Formula 1 CEO Bernie Ecclestone believes it will be “difficult” to get more races in the United States despite a renewed drive to grow the sport in the American market.
The Circuit of The Americas in Austin, Texas plays host to the United States Grand Prix for the fifth time this weekend, with track chairman Bobby Epstein predicting its second-highest attendance.
Following a recent takeover of F1 by American company Liberty Media, a renewed drive on developing the sport’s presence in the USA is expected.
New F1 chairman Chase Carey has expressed a desire to grow the American fanbase, leading to questions about holding multiple races in the United States.
However, Ecclestone is unsure that getting another race in the USA would be possible, having tried to get the Grand Prix of the America in New Jersey off the ground in recent years.
“I think it will be difficult to get more races [in the U.S.]” Ecclestone told Reuters.
“I tried in New York.
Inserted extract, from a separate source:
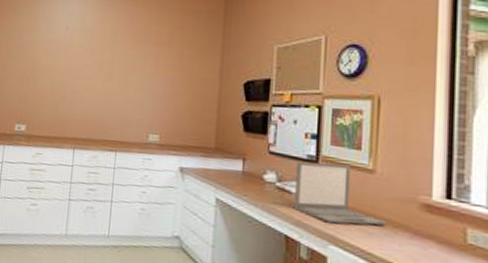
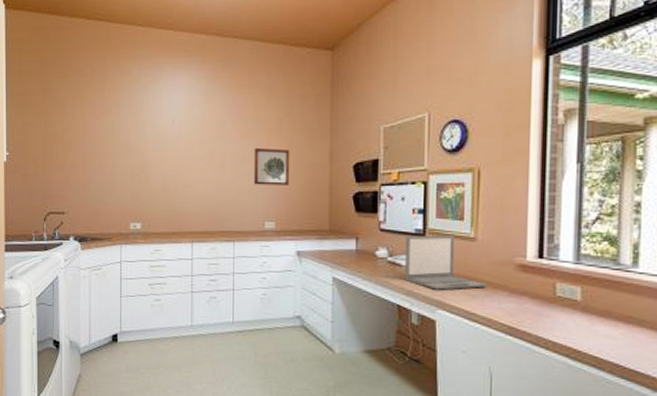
wall art: none [140,59,180,99] -> present [253,147,290,185]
The trouble with the Americans is you want to do a deal with them and they want guaranteed profit before they start.
“I said if I knew that was going to happen, I wouldn’t need you.”
Mercedes F1 chief Toto Wolff would like to see more American races added to the calendar, believing it to be an important market for the German manufacturer.
“It’s great to be in such a great place like Austin. Every year we are coming here, it’s really a fantastic venue,” Wolff said.
“Having more grands prix in such an important market for Mercedes, it would be good and wherever we can help, we will do that.”
However, Epstein expressed caution when talking to NBC Sports earlier this month about adding more U.S. races to the calendar, with the cost of hosting a grand prix being a huge stumbling block.
“The ability to support a number of multiple races in the U.S. is going to depend largely on the size of the fanbase,” Epstein said.
“It’s kind of a chicken and the egg equation. If you put on more races, it will create more fans, not just in the first year but over time hopefully it does.
“As much as anything, promoting the sport on TV and having races on our timezone over five to 10 years will build more fans.”